There was high drama at the Arizona State Capitol yesterday, as lawmakers voted to expel Yuma Representative Don Shooter. The nearly unanimous vote came after a report, which showed Shooter engaged in a longstanding pattern of sexual harassment. KNAU’S Aaron Granillo reports.
Tensions were already high before House members gathered to vote for Shooter’s removal. He was reportedly roaming the hallways, popping into offices, making obscene and threatening remarks. That prompted House Speaker JD Mesnard to go to Shooter’s office and confiscate his handgun. Earlier in the day, Shooter had circulated a letter, questioning the report that concluded he sexually harassed female colleagues. Mesnard said it became clear Shooter needed to go.

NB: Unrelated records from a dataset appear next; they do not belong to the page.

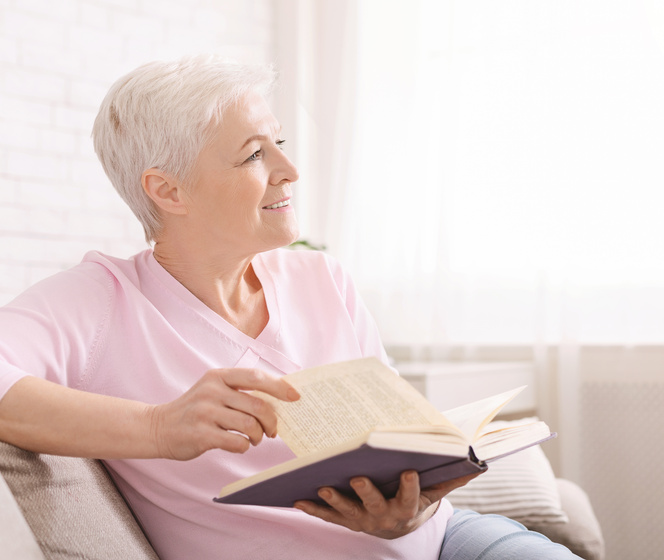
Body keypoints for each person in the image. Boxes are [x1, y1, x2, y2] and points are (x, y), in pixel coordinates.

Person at [0, 55, 580, 560]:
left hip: (444, 543)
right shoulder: (101, 299)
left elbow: (401, 439)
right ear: (168, 191)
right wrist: (158, 427)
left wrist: (414, 512)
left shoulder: (321, 278)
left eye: (280, 142)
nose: (289, 170)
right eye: (254, 154)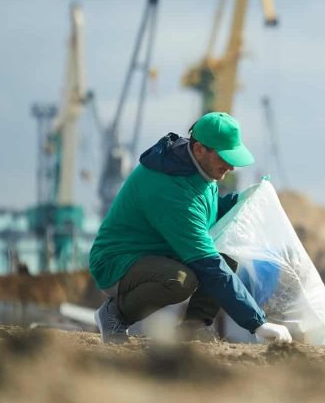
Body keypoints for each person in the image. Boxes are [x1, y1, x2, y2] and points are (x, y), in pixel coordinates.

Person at [88, 111, 292, 344]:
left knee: (228, 250)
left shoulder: (197, 170)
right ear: (199, 149)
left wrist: (241, 201)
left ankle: (192, 329)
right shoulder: (170, 190)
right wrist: (257, 323)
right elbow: (208, 264)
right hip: (117, 262)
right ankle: (114, 314)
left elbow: (207, 212)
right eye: (224, 157)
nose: (231, 166)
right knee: (180, 280)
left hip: (159, 251)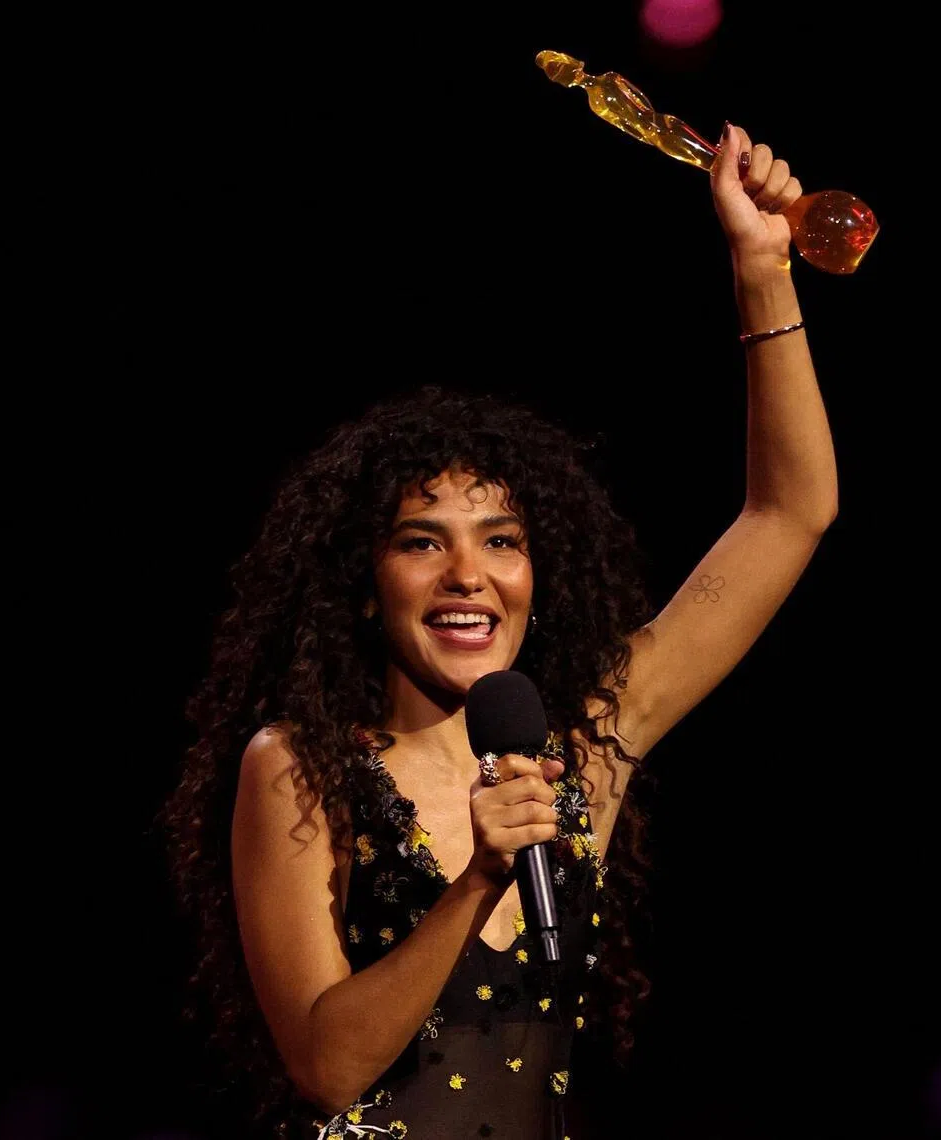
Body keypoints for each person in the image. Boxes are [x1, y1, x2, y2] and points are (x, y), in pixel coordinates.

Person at [164, 122, 838, 1139]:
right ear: (365, 586)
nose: (469, 575)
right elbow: (329, 1069)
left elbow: (790, 514)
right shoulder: (299, 767)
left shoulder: (588, 745)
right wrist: (479, 878)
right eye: (422, 543)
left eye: (502, 541)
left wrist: (762, 269)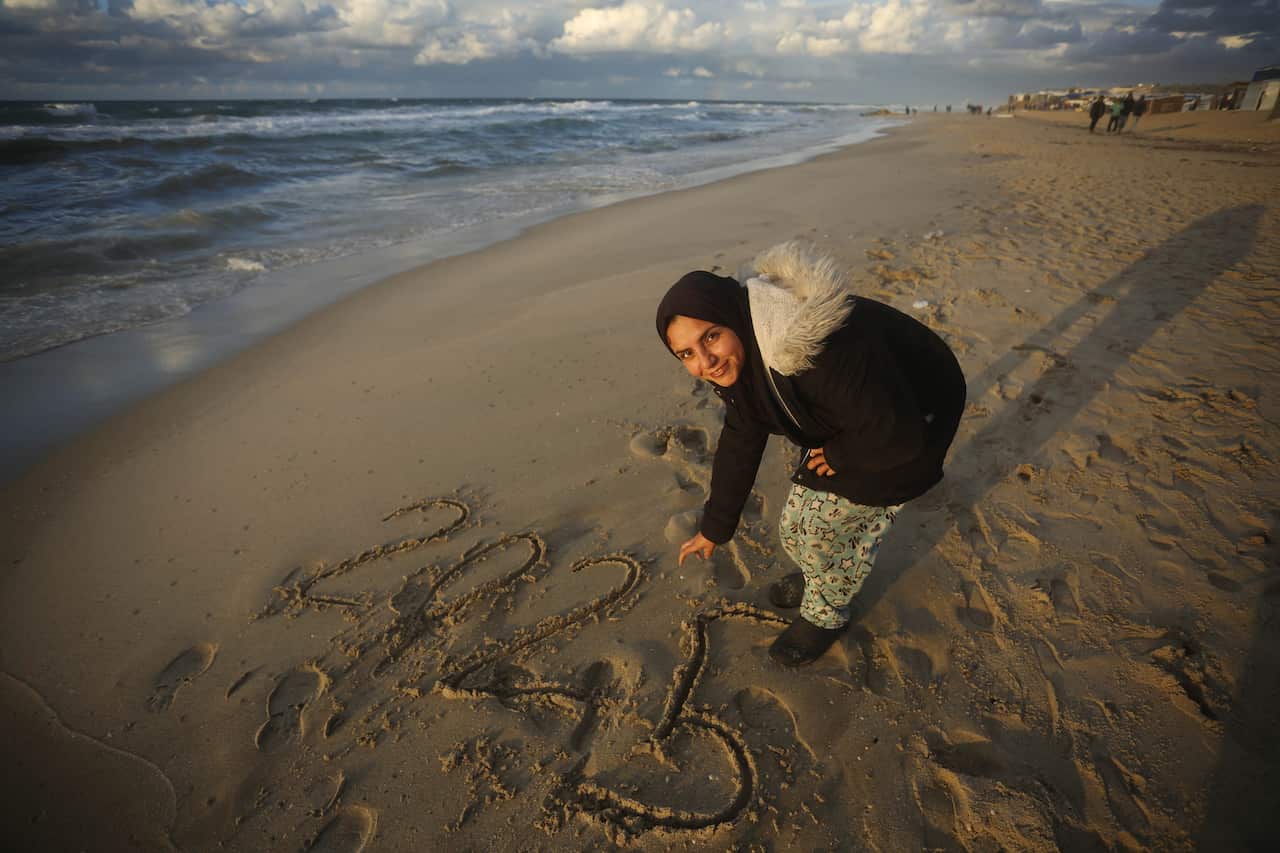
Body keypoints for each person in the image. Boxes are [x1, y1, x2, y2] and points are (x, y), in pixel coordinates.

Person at [654, 243, 966, 665]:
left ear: (732, 319)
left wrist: (839, 456)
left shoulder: (805, 348)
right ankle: (825, 576)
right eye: (686, 354)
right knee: (797, 525)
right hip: (858, 414)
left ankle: (826, 614)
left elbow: (898, 431)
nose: (705, 361)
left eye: (711, 336)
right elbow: (742, 433)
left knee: (818, 529)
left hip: (912, 419)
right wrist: (716, 525)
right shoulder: (747, 347)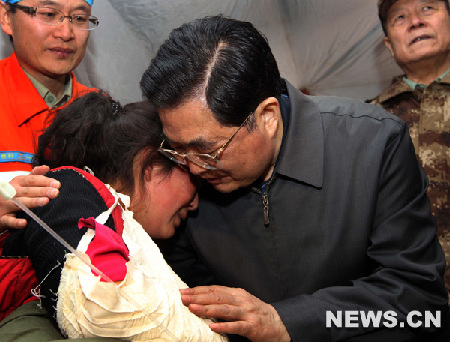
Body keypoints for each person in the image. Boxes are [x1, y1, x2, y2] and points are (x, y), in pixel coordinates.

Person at [139, 15, 449, 341]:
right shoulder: (187, 178)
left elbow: (417, 300)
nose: (194, 168)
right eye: (177, 150)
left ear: (267, 117)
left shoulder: (374, 145)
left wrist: (290, 321)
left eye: (208, 152)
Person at [1, 90, 228, 342]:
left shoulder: (128, 232)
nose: (195, 202)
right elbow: (100, 303)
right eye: (191, 173)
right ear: (149, 166)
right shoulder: (66, 192)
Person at [369, 0, 450, 299]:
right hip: (408, 306)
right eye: (400, 17)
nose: (415, 21)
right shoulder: (367, 122)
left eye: (428, 8)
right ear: (389, 45)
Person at [0, 0, 98, 182]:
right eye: (48, 14)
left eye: (79, 18)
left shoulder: (101, 114)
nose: (66, 33)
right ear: (6, 17)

“It’s horrifying because Mr. Shooter in his time down here has done good things for the state and his constituents, and probably will only be remembered for this,” said Mesnard.
The allegations against shooter arose last year at the height of the #MeToo Movement. Seven women came forward. Some accused him of unwanted advances. Others claimed he made sexist remarks. Shooter denied he harassed any women, but apologized for making them feel uncomfortable. Before yesterday’s vote, he spoke to his fellow lawmakers.
"I’ve said stupid things. I’ve done stupid things. I stood on the carpet. I took it like a man. I apologized," said Shooter. "Can’t go back to the past, I can’t change it. But, I can change the future if given the opportunity.”
After those remarks, Shooter did a mic drop. He was escorted off the State Capitol grounds, later telling reporters he’s quote, “free at last.”
In the House chambers, more than a dozen representatives took turns condemning Shooter’s alleged actions.
56 lawmakers voted for Shooter’s expulsion. Three voted no, including Shooter himself. The other two were Prescott Representatives Noel Campbell and David Stringer. They were concerned Shooter did not receive his due process, with Campbell saying voters should decide if he’s removed. Governor Doug Ducey weighed in, supporting Shooter’s expulsion.
It’s the first time since 1991 a member of the state legislature was ousted by fellow lawmakers.